■ WHAT IS BEING ASKED ■
Copy out the data word for word. The images are not part of the copy.

■ DATA SECTION ■

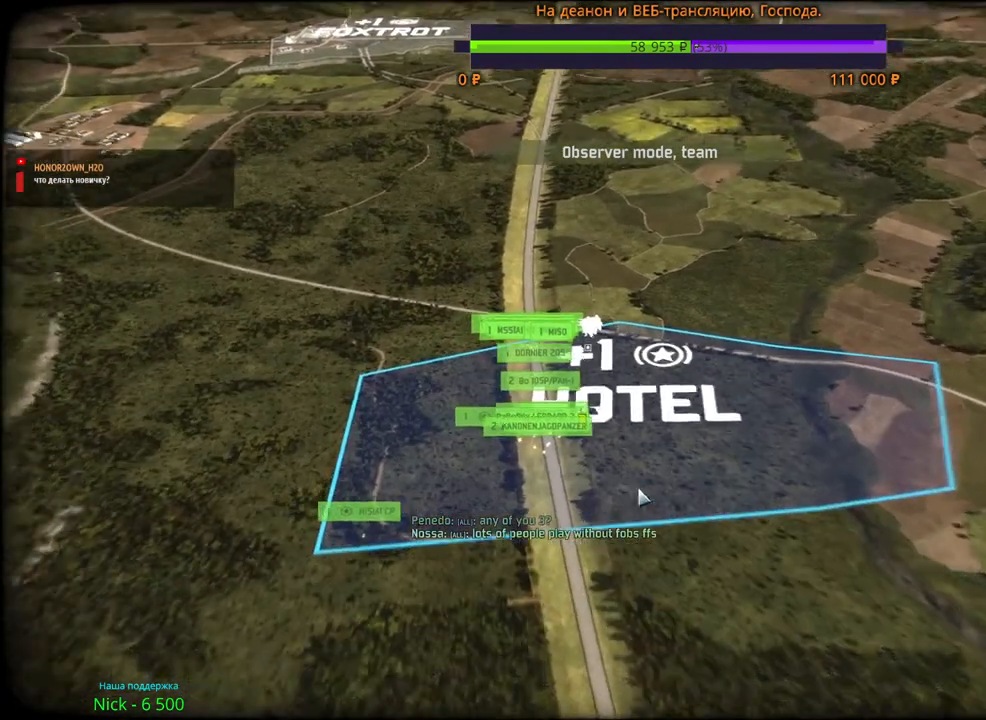
{"keys": ["w"], "mouse": [], "events": [[400, "a", "down"], [417, "w", "down"], [500, "a", "up"]]}
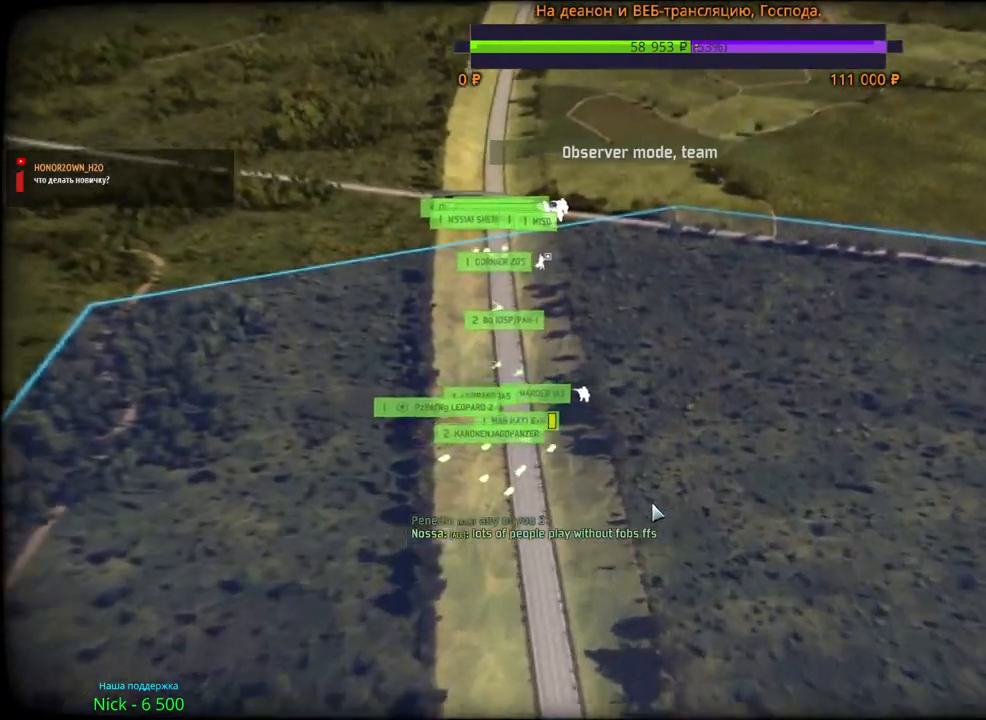
{"keys": ["s"], "mouse": [], "events": [[17, "w", "up"], [467, "s", "down"]]}
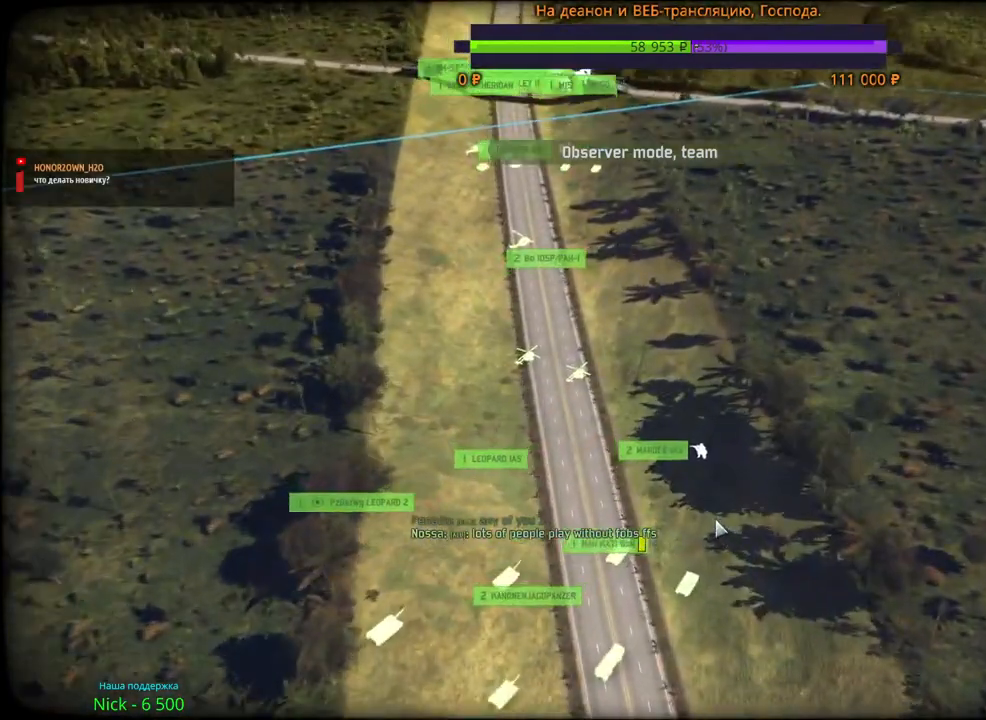
{"keys": [], "mouse": [], "events": [[67, "s", "up"], [83, "mouse_wheel", "down"], [483, "mouse_wheel", "up"]]}
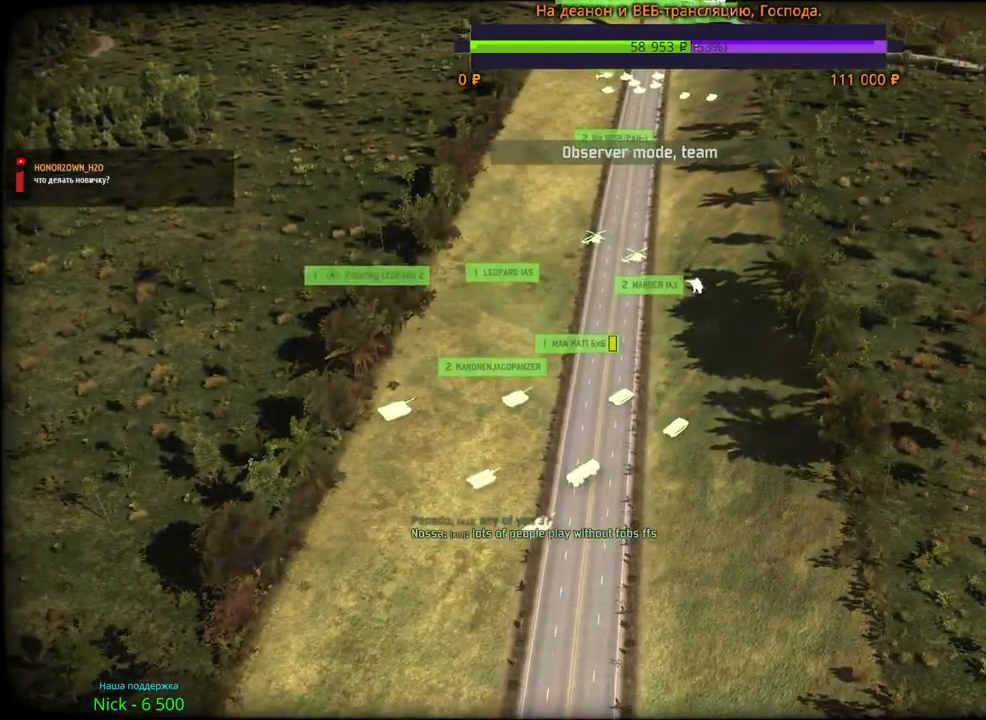
{"keys": [], "mouse": [], "events": []}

■ EXERCISE ANSWER ■
{"keys": ["w"], "mouse": [], "events": [[400, "a", "down"], [417, "w", "down"], [500, "a", "up"]]}
{"keys": ["s"], "mouse": [], "events": [[17, "w", "up"], [467, "s", "down"]]}
{"keys": [], "mouse": [], "events": [[67, "s", "up"], [83, "mouse_wheel", "down"], [483, "mouse_wheel", "up"]]}
{"keys": [], "mouse": [], "events": []}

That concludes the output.